Data provided:
-----

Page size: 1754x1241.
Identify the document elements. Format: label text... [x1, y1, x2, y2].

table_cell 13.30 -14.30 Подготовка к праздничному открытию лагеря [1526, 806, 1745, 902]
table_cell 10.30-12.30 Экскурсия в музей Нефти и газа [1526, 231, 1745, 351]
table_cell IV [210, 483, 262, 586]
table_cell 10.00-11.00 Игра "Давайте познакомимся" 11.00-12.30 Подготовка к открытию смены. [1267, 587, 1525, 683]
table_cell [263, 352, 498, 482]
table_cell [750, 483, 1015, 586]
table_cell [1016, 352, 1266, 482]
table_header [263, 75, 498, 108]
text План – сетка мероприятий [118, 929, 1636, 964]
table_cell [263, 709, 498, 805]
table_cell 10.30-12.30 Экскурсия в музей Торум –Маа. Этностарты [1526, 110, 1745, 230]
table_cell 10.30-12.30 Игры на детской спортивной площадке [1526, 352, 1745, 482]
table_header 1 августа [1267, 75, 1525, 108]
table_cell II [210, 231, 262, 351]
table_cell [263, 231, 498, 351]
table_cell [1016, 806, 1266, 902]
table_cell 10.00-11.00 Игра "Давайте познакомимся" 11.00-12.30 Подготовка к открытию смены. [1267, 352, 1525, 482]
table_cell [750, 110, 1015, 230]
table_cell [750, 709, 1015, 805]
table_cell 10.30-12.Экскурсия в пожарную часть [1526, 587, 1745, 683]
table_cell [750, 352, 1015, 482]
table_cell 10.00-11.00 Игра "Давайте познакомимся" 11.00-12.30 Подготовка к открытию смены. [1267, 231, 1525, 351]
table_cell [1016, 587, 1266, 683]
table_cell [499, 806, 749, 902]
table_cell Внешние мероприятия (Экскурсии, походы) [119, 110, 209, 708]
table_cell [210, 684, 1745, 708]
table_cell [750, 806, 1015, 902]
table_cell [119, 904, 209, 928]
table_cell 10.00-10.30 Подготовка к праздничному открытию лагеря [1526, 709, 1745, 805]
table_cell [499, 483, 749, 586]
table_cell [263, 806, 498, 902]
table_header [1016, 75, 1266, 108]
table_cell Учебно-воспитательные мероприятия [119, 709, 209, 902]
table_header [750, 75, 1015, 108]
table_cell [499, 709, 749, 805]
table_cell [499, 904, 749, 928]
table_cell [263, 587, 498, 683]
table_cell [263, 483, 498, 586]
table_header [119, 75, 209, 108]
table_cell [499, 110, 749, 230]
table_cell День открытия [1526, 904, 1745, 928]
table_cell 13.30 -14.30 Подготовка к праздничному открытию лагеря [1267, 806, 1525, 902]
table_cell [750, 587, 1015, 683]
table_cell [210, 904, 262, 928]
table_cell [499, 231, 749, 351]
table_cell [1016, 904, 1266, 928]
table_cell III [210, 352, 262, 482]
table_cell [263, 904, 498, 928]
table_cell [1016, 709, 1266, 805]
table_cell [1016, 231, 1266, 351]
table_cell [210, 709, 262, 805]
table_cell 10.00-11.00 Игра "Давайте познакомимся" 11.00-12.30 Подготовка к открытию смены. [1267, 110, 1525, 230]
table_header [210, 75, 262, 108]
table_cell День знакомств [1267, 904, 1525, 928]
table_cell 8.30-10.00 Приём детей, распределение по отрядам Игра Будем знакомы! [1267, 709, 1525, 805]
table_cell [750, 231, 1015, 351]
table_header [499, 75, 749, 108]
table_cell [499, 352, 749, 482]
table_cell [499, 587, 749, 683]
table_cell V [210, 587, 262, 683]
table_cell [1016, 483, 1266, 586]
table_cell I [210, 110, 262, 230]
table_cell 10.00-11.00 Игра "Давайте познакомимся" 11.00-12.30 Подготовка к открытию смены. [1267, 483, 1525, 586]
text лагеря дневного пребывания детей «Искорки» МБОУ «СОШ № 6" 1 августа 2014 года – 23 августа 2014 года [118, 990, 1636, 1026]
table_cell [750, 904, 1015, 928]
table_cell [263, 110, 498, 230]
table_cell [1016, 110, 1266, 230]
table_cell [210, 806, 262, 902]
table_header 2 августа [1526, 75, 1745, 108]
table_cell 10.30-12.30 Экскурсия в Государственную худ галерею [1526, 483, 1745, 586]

-----

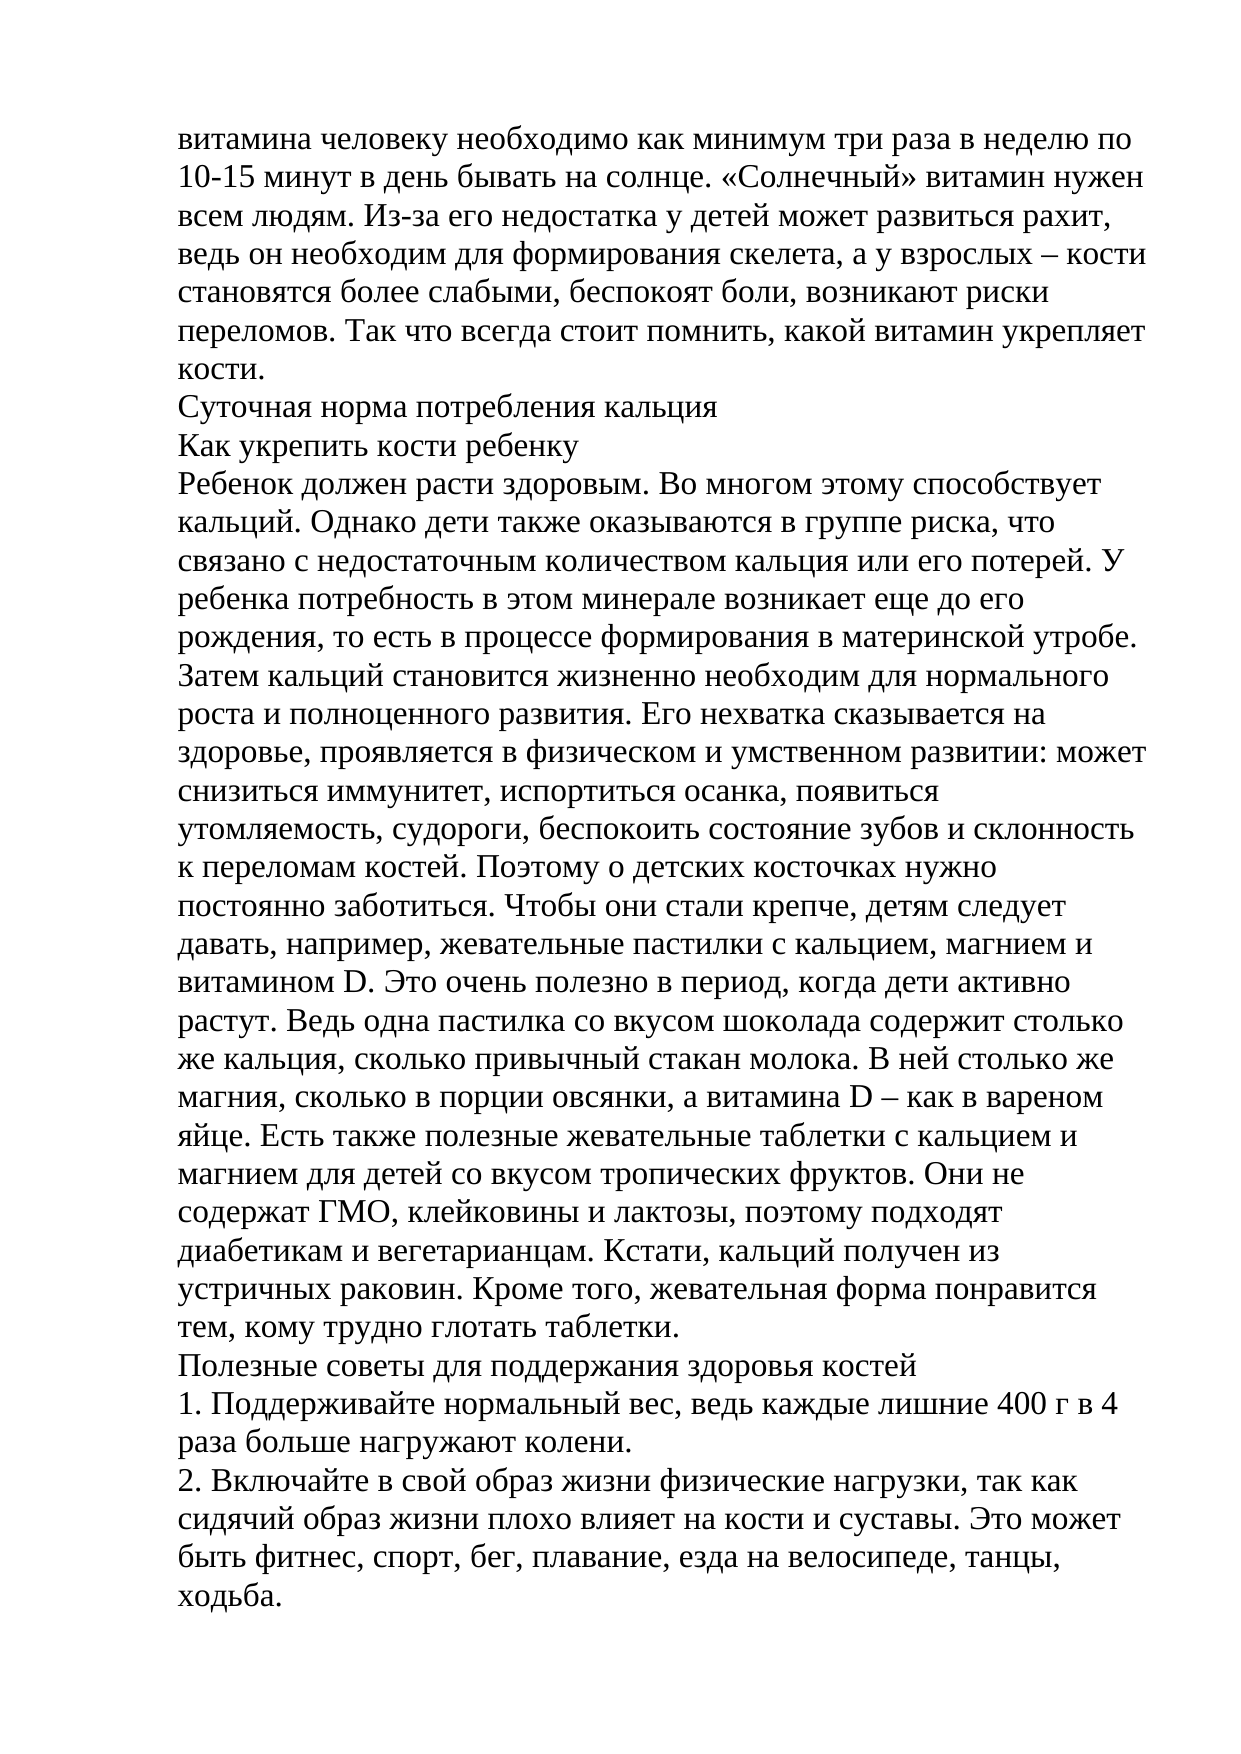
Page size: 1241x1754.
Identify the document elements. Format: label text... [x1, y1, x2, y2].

-----

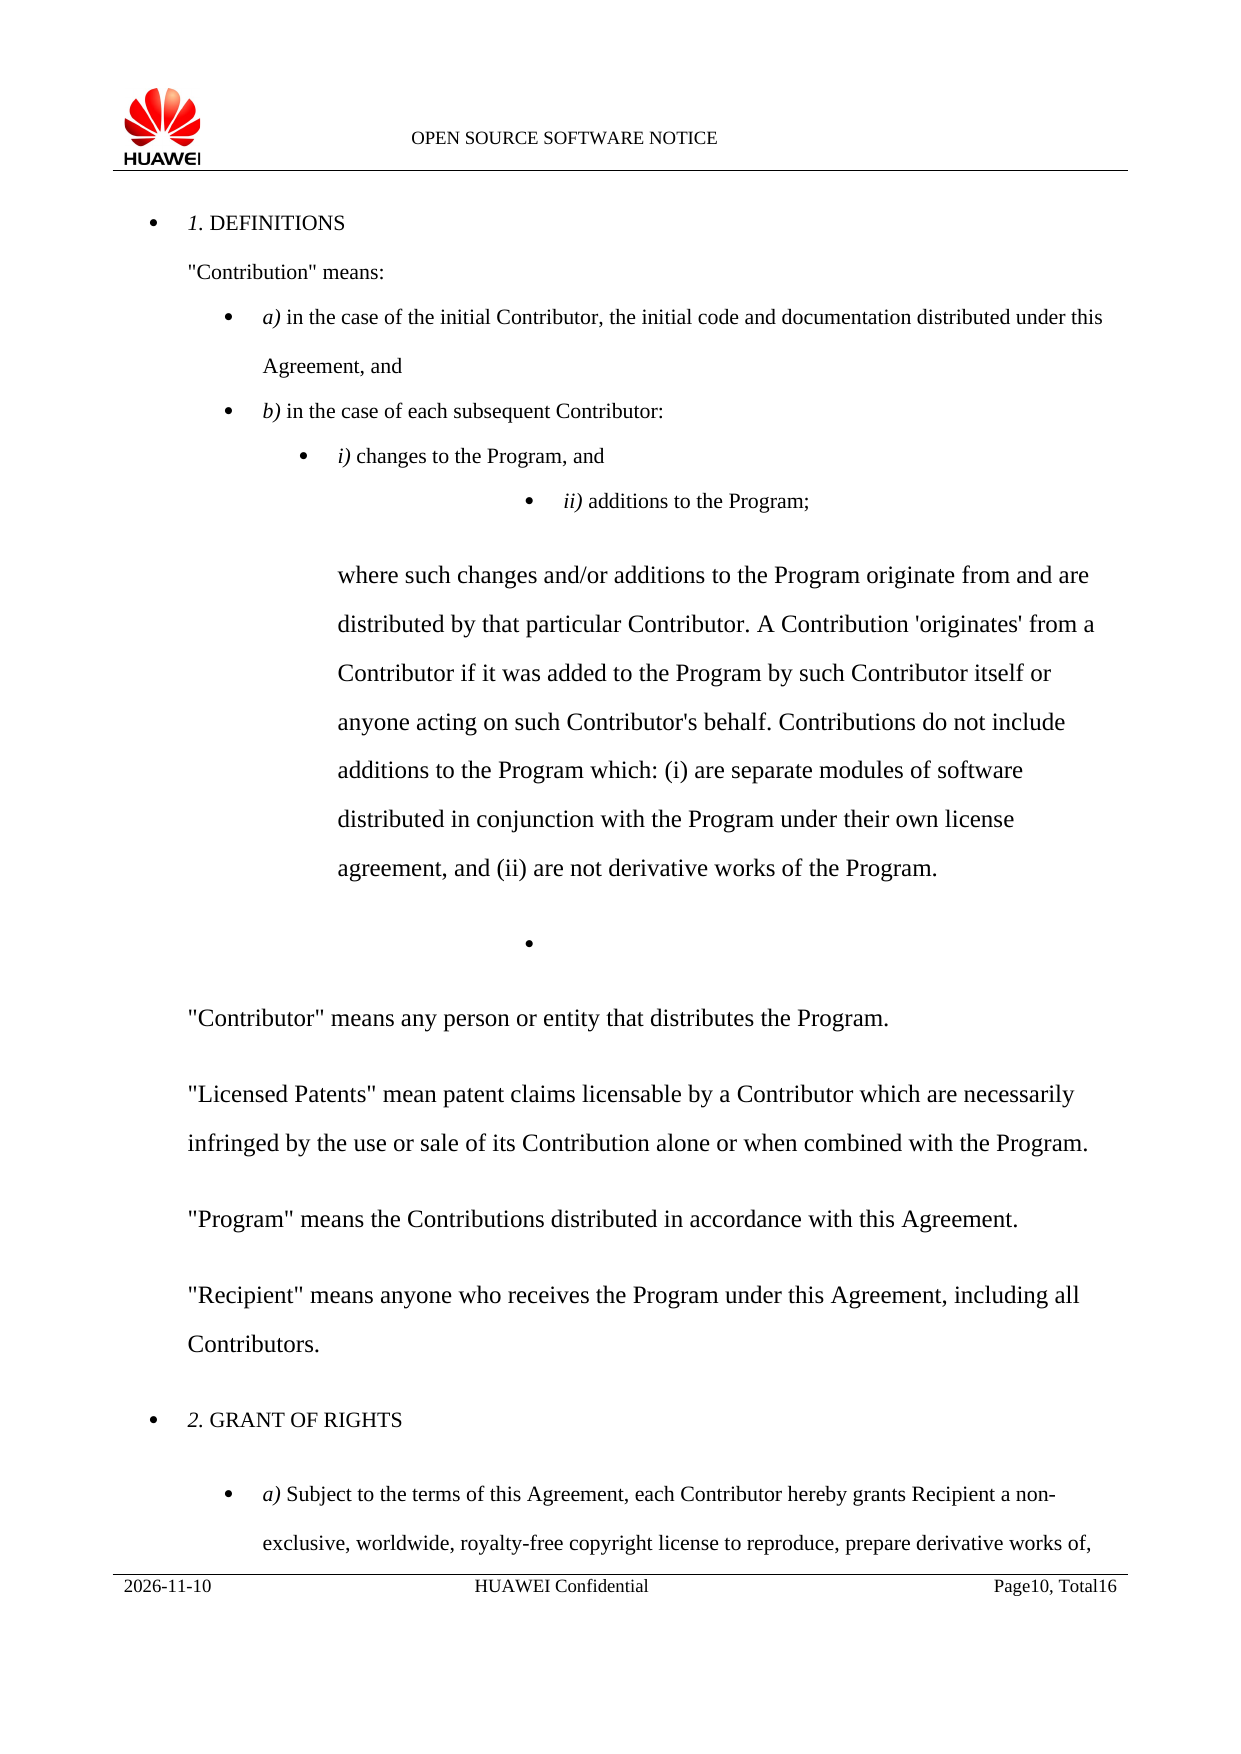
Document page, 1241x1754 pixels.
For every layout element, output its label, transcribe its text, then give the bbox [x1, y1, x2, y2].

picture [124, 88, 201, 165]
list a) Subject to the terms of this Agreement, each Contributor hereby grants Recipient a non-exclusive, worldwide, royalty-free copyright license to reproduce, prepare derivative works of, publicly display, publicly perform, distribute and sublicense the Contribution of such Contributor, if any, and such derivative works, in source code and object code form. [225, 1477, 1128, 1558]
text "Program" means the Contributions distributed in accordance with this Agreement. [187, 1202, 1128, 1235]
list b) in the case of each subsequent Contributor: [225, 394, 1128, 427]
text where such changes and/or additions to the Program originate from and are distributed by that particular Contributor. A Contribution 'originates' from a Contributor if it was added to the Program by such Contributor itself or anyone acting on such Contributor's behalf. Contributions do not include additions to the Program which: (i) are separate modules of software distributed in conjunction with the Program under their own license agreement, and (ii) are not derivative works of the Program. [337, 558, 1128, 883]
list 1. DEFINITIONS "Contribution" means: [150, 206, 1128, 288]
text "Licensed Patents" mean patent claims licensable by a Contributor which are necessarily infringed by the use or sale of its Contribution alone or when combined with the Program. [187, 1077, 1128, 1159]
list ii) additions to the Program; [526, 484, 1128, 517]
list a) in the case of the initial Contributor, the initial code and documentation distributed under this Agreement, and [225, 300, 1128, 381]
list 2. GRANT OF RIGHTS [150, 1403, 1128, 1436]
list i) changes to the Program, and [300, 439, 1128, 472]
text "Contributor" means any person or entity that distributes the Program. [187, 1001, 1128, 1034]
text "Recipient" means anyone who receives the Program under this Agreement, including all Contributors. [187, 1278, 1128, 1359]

-----

Exercise: The lines in the records above that include the word "size" must be copied out.

Exercise output:
Page size: 1754x1241.
Page size: 1241x1754.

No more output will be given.